EXERCISE GOAL: Scan the records for the string "hand" and state how many lines contain it, using the number alone.

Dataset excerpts

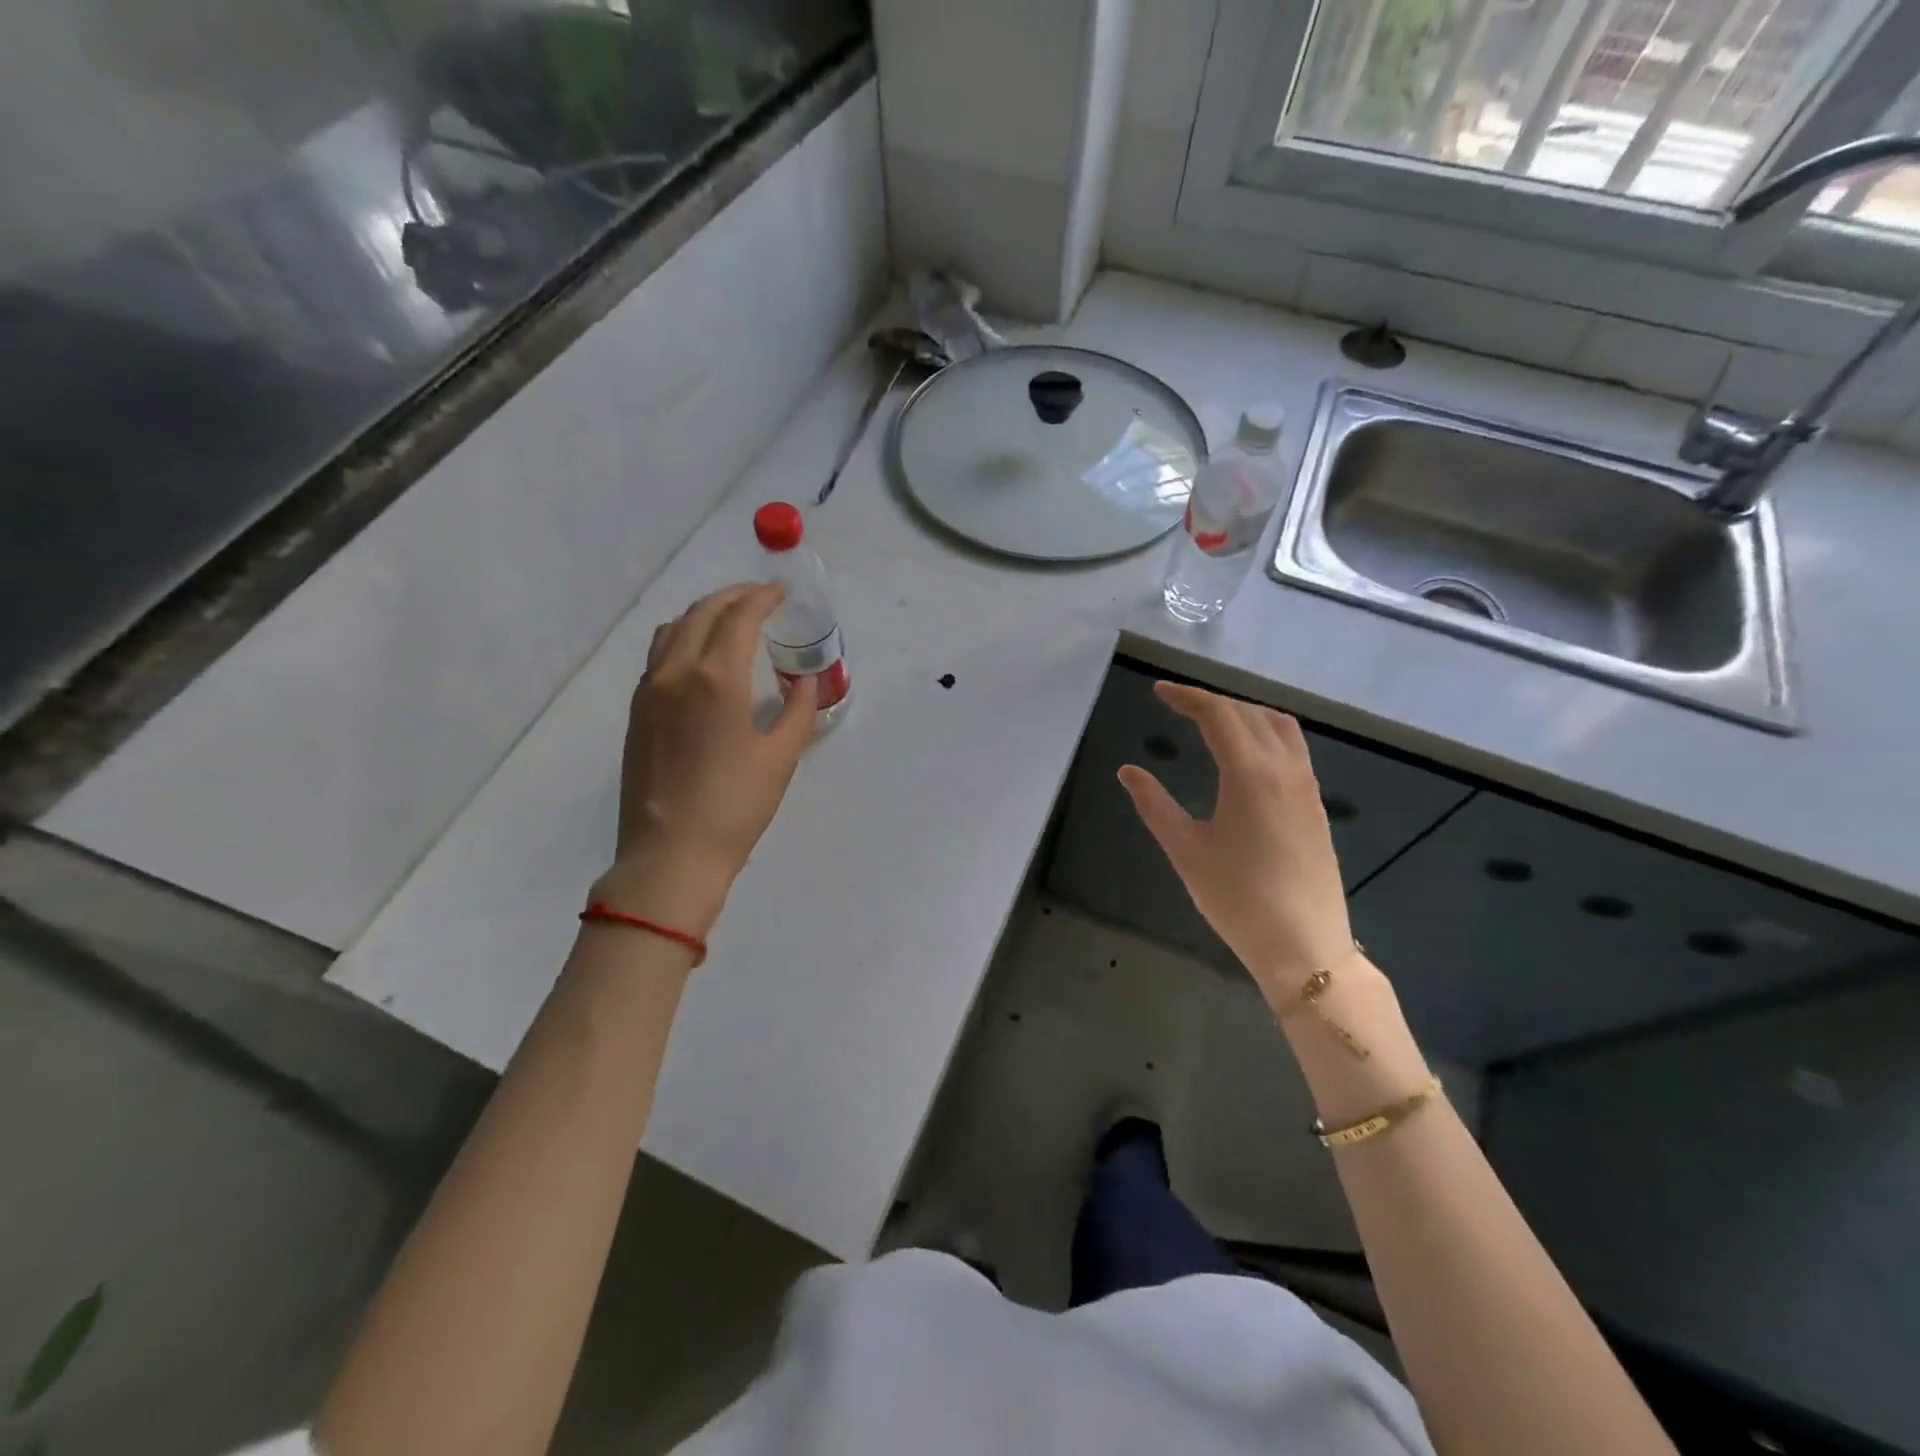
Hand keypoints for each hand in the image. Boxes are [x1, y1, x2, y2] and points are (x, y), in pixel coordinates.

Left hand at [593, 583, 816, 934]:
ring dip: (704, 613)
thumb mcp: (781, 758)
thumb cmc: (735, 807)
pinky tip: (701, 656)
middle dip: (734, 597)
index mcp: (717, 679)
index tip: (781, 593)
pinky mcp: (637, 711)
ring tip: (731, 621)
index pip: (739, 617)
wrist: (670, 855)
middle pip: (702, 613)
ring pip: (672, 629)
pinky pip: (658, 654)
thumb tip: (804, 682)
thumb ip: (798, 711)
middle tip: (762, 598)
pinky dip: (683, 637)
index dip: (762, 597)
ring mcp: (649, 690)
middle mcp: (676, 672)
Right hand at [1119, 683, 1353, 1004]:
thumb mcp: (1186, 851)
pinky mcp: (1315, 806)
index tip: (1159, 692)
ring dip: (1244, 712)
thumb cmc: (1238, 899)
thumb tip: (1129, 771)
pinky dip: (1265, 733)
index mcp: (1250, 774)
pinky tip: (1245, 755)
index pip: (1218, 714)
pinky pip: (1293, 748)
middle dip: (1212, 701)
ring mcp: (1306, 787)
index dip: (1187, 696)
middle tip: (1177, 705)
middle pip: (1249, 713)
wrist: (1304, 946)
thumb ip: (1155, 805)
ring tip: (1212, 721)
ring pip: (1279, 726)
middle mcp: (1284, 769)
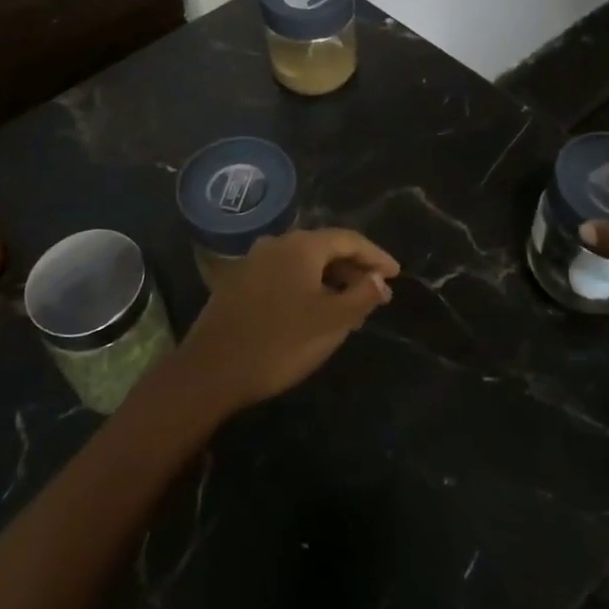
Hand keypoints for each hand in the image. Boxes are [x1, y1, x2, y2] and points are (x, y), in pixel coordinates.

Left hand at [177, 228, 400, 412]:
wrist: (212, 369)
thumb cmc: (280, 342)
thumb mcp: (331, 322)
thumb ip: (361, 296)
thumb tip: (379, 280)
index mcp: (301, 246)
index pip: (349, 239)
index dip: (376, 256)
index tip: (396, 274)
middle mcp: (277, 243)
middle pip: (325, 248)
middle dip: (354, 269)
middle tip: (377, 294)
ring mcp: (254, 261)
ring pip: (303, 263)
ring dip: (330, 280)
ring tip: (351, 308)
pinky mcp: (239, 281)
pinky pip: (284, 275)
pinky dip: (307, 287)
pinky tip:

EXERCISE SOLUTION: 5